Chicken Hummus Naan Wraps
Chicken Hummus Naan Wraps
4
30
minutes40
minutes1
hour10
minutesIngredients
- For the Wraps
3 cups cooked chicken, shredded
4 pieces naan bread
4 tbsp. full-fat feta cheese or goat cheese
1 cup roasted red pepper hummus
4 cups organic spring mix
2 cups the veggie mixture with dressing
- For Veggie Mixture
1/2 cup of peeled, sliced & quartered cucumber
1 cup of quartered cherry tomatoes
1/2 cup of peeled & diced red onion
1/4-1/3 cup of homemade red wine vinaigrette
- For Garnish
1 1/2 tsp of extra vinaigrette or juice from the veggies
Drizzle of virgin olive oil
Sea salt & black pepper to taste
Directions
- Heat the broil of the oven. Place naan bread pieces onto the middle rack. Slightly toast each side for about 3-5 minutes. Make sure that they don’t get too dark.
- Add cucumber, tomatoes, and red onion to a medium-sized bowl. Pour with vinaigrette and toss until they’re well coated.
- Lay naan bread pieces on a cutting board or baking sheet with the inside facing up.
- Spread 1/4 cup of hummus over each naan bread piece. Add 1/4 cup of spring mix on one half. Cover with cooked shredded chicken on the other half. Top with 1/2 cup of veggie mixture. Sprinkle with crumbled feta cheese over the veggies.
- To garnish, pour an extra tablespoon of red wine vinaigrette or juice from the bottom of the veggie bowl over the wrap, then sea salt & cracked black pepper. Finish with a drizzle of olive oil.
- Serve immediately.
Notes
- If you don’t want to turn on the oven, you may warm your naan bread in a skillet on the stove.

━━━━━━━━━━━━━━━━━━━━

→ Exercises:
1. Answer these questions about the chicken hummus naan wrap recipe, one per line:
(a) How much hummus goes on each naan bread piece?
(b) For about how long should each side of the naan be toasted?
(c) According to the notes, where can the naan be warmed instead of the oven?
2. Reproduce the part of the chicken hummus naan wrap recipe between "- To garnish, pour" and "of olive oil.", inclusive.

→ Data to examine:

━━━━━━━━━━━━━━━━━━━━

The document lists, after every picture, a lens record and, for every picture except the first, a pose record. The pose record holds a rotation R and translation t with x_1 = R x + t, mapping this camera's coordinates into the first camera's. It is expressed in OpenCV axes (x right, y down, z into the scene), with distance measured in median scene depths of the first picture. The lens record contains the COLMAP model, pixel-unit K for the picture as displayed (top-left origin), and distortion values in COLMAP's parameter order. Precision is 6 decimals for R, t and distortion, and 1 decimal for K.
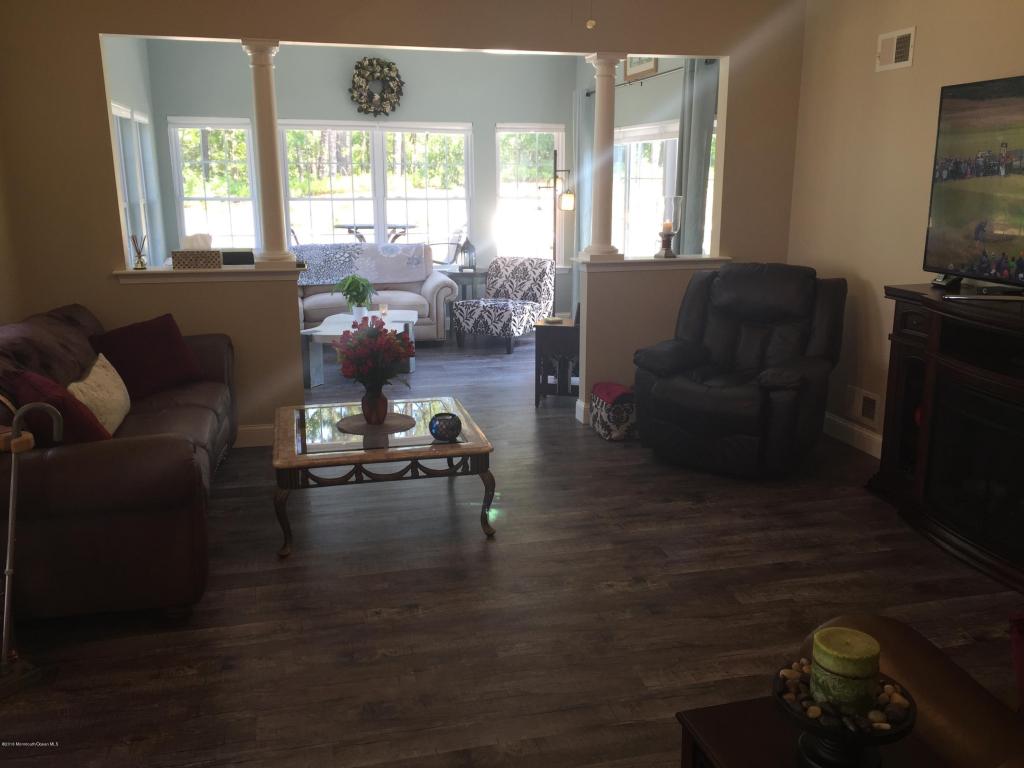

━━━━━━━━━━━━━━━━━━━━

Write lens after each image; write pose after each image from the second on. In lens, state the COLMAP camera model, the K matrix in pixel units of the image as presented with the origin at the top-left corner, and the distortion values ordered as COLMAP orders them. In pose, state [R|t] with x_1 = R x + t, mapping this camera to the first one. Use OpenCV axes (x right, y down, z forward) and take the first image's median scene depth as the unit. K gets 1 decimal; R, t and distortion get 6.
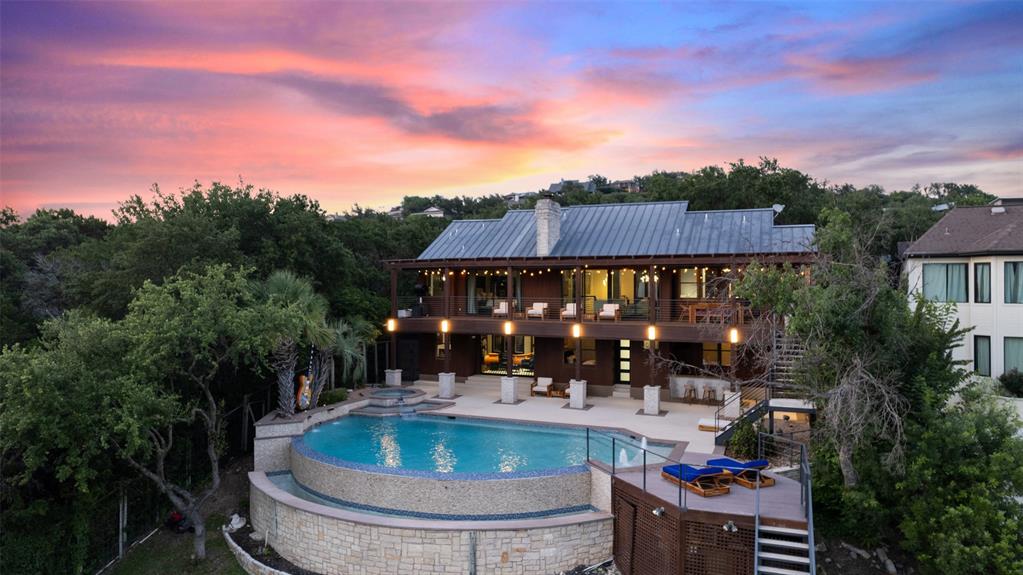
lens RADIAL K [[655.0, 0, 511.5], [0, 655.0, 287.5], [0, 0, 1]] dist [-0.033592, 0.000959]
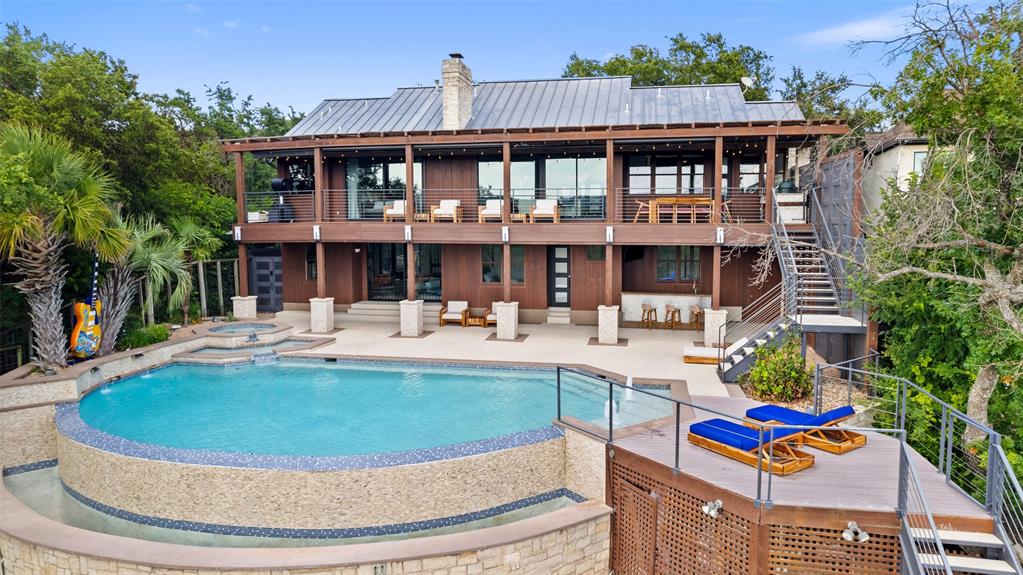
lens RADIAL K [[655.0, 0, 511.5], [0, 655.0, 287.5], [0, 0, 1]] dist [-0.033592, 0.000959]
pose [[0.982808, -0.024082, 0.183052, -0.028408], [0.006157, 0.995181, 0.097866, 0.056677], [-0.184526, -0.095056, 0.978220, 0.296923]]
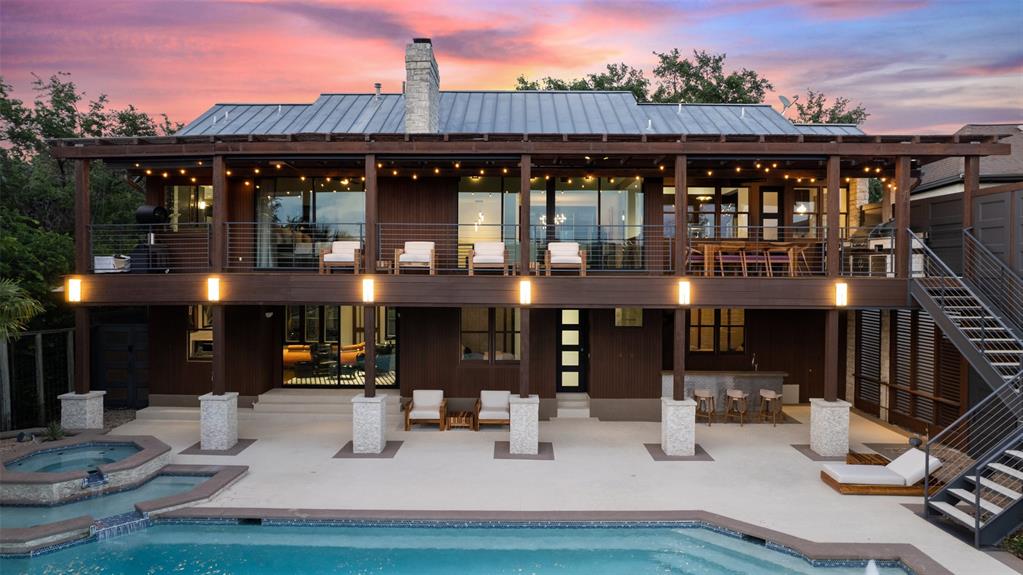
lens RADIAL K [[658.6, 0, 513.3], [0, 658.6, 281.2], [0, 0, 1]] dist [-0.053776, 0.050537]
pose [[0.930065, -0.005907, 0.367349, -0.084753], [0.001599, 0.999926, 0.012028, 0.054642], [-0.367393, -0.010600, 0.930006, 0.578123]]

━━━━━━━━━━━━━━━━━━━━

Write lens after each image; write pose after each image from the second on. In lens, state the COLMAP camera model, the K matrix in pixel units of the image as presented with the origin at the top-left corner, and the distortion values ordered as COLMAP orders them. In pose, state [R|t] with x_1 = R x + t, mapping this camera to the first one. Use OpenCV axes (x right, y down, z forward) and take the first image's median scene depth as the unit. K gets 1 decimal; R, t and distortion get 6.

━━━━━━━━━━━━━━━━━━━━

→ Responses in order:
1.
(a) 1/4 cup
(b) About 3-5 minutes
(c) In a skillet on the stove

2.
- To garnish, pour an extra tablespoon of red wine vinaigrette or juice from the bottom of the veggie bowl over the wrap, then sea salt & cracked black pepper. Finish with a drizzle of olive oil.